Statistical support for 1099 gene trees from 36 cyanobacteria. We calculated the statistical support of bipartitions as their frequency in MCMC samples based on both the joint likelihood and sequence alone. a) Shows the distribution of sequence-only support for bipartitions present in the joint majority consensus trees. b) Presents the distribution of the difference between sequence-only and joint support for all bipartitions.

Figure A.1.

Results of joint likelihood-based reconstruction for simulated and real data. a) The distribution of normalized Robinson-Foulds distance to the real tree used to simulate sequences, defined as the distance divided by its maximum possible value in each gene tree, for all simulated gene families. Joint inference-based on the COMPLEX model was only performed for single-copy universal families (cf. Fig. 2b). b) Comparison of the distribution of DTL events for all simulated gene families. Some points fall outside the range of the ordinate. c) The fraction of bipartitions in majority consensus trees with statistical support over a given threshold for all simulated gene families. d) Robinson-Foulds distance to the species tree for 342 single-copy universal gene families from 36 cyanobacterial genomes. e) DTL events for 1099 gene families from 36 cyanobacterial genomes.
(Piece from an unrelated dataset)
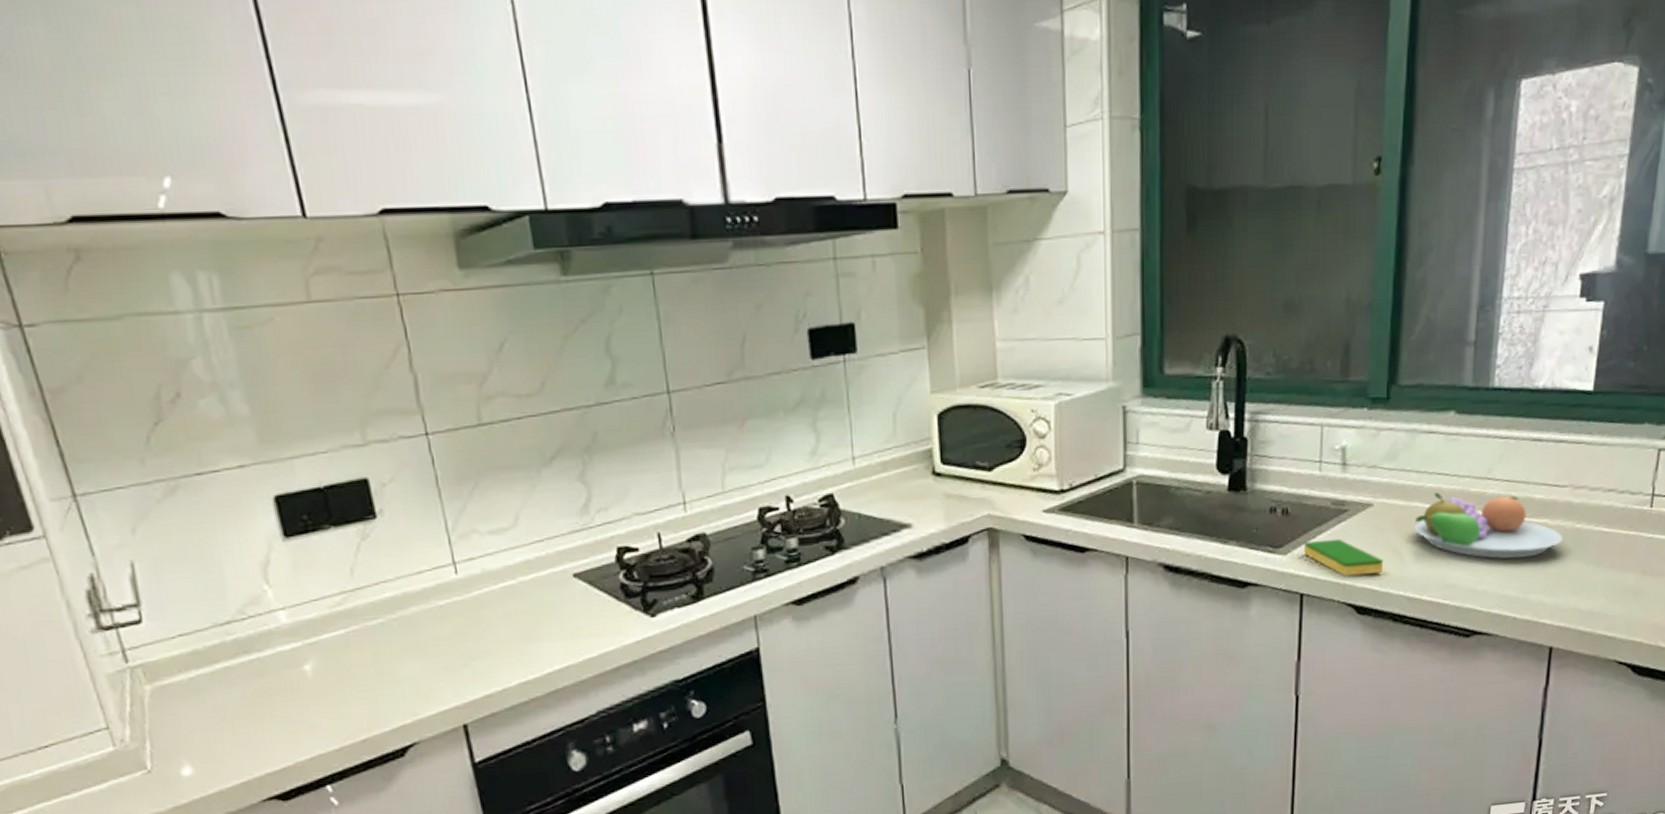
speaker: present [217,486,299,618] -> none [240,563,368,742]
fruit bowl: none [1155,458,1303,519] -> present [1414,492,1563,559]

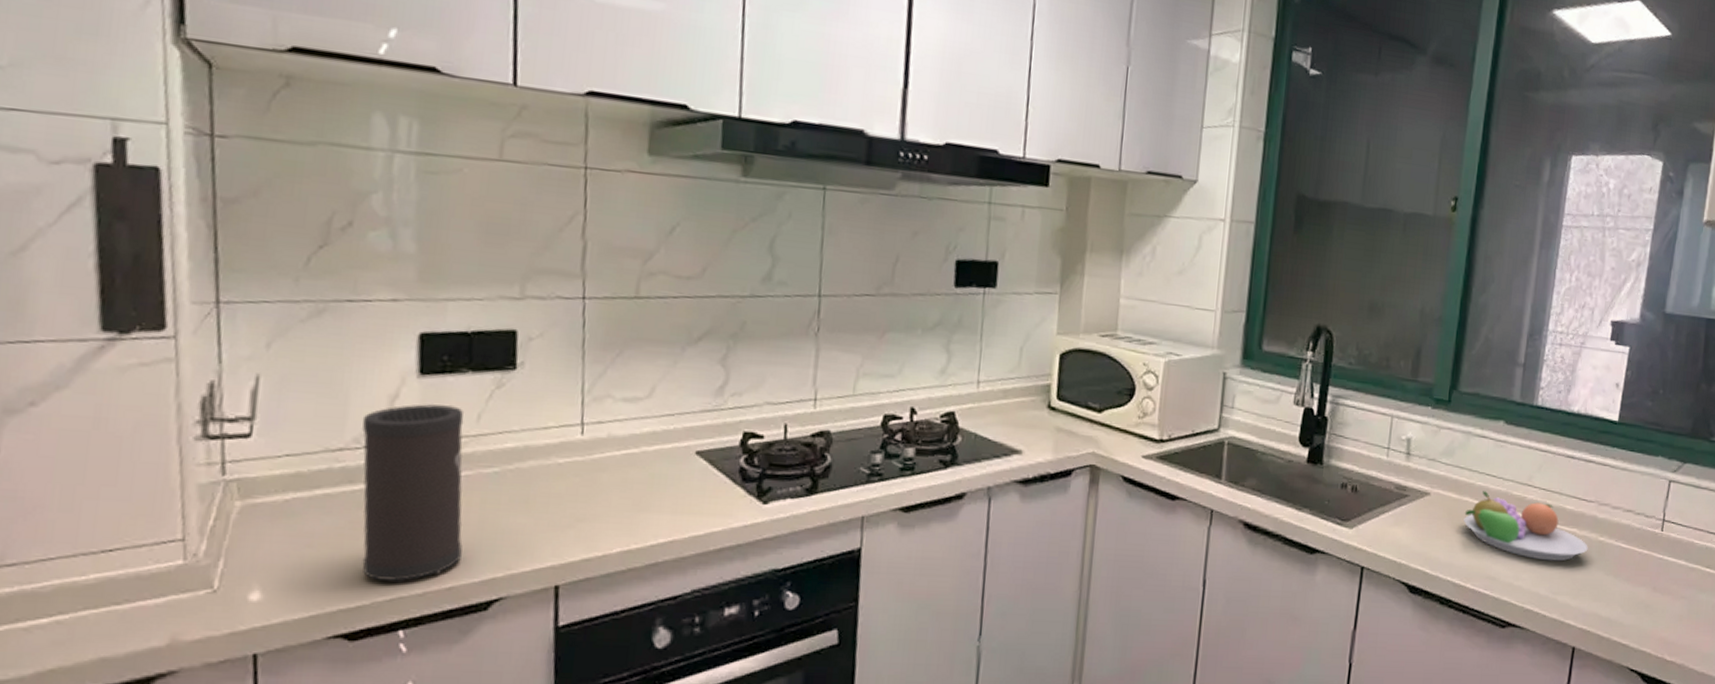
speaker: none [240,563,368,742] -> present [362,404,464,581]
dish sponge: present [1303,538,1384,576] -> none [1367,519,1436,557]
Some points fall outside the range of the ordinate. f) The fraction of bipartitions in majority consensus trees with statistical support over a given threshold for 1099 gene families from 36 cyanobacterial genomes.

Figure A.2.

Statistical support for simulated gene families. We calculated the statistical support of bipartitions as their frequency in MCMC samples based on both the joint likelihood and sequence alone. a) Shows the distribution of sequence-only support for bipartitions present in the joint majority consensus trees. b) Presents the distribution of the difference between sequence-only and joint support for all bipartitions.

Figure A.3.

Reconstruction accuracy for different sample sizes. To examine the accuracy of reconstructions for simulated data, we used ALEml to recover the ML reconciled trees for 342 universal single-copy families from simulated sequences. In both the top and bottom panel, the first set values in white corresponds to real trees. The second and third set of values were obtained from sequence-only samples for respectively the COMPLEX and SIMPLE models of sequence evolution. The seven remaining set of values correspond to ALEml estimates of the ML reconciled trees for samples of 10, 30, 100, 300, 1000, 3000, 10 000 gene tree chosen randomly and without replacement.

Figure A.4.

Chronologically ordered species tree used in gene tree inference. ML chronologically ordered species phylogeny based on 36 genomes with 8 332 homologous gene families from (Szöllősi et al. 2012).